== Task instructions ==
Every line below must come back exactly as it stands, with the images omitted.

== Material for this exercise ==
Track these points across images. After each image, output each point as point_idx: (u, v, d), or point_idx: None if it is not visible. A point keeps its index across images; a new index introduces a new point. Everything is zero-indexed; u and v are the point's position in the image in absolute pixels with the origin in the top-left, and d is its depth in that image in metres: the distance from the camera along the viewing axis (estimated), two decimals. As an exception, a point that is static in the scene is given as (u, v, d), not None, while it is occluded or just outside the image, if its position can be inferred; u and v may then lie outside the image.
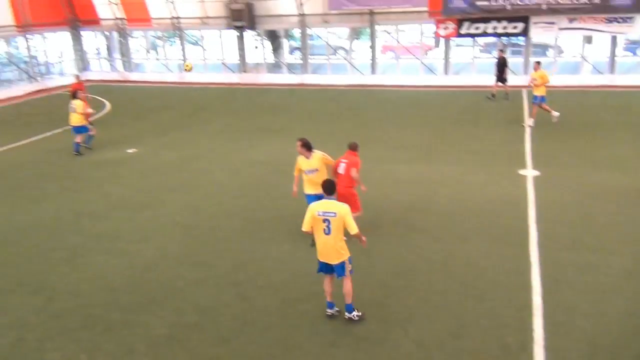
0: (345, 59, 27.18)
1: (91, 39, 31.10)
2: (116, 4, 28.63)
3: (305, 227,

== Exercise result ==
Track these points across images. After each image, output each point as point_idx: (u, v, d), or point_idx: None if it is not visible. A point keeps its index across images; a new index introduces a new point. Everything is zero-indexed; u and v are the point's position in the image in absolute pixels with the origin in the top-left, and d is its depth in that image in metres: the distance from the camera along the viewing axis (estimated), two decimals. As an exception, a point that is static in the scene is given as (u, v, d), not None, while it is occluded or just outside the image, if its position can be inferred; u and v may then lie outside the image.
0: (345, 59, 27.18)
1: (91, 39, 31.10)
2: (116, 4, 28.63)
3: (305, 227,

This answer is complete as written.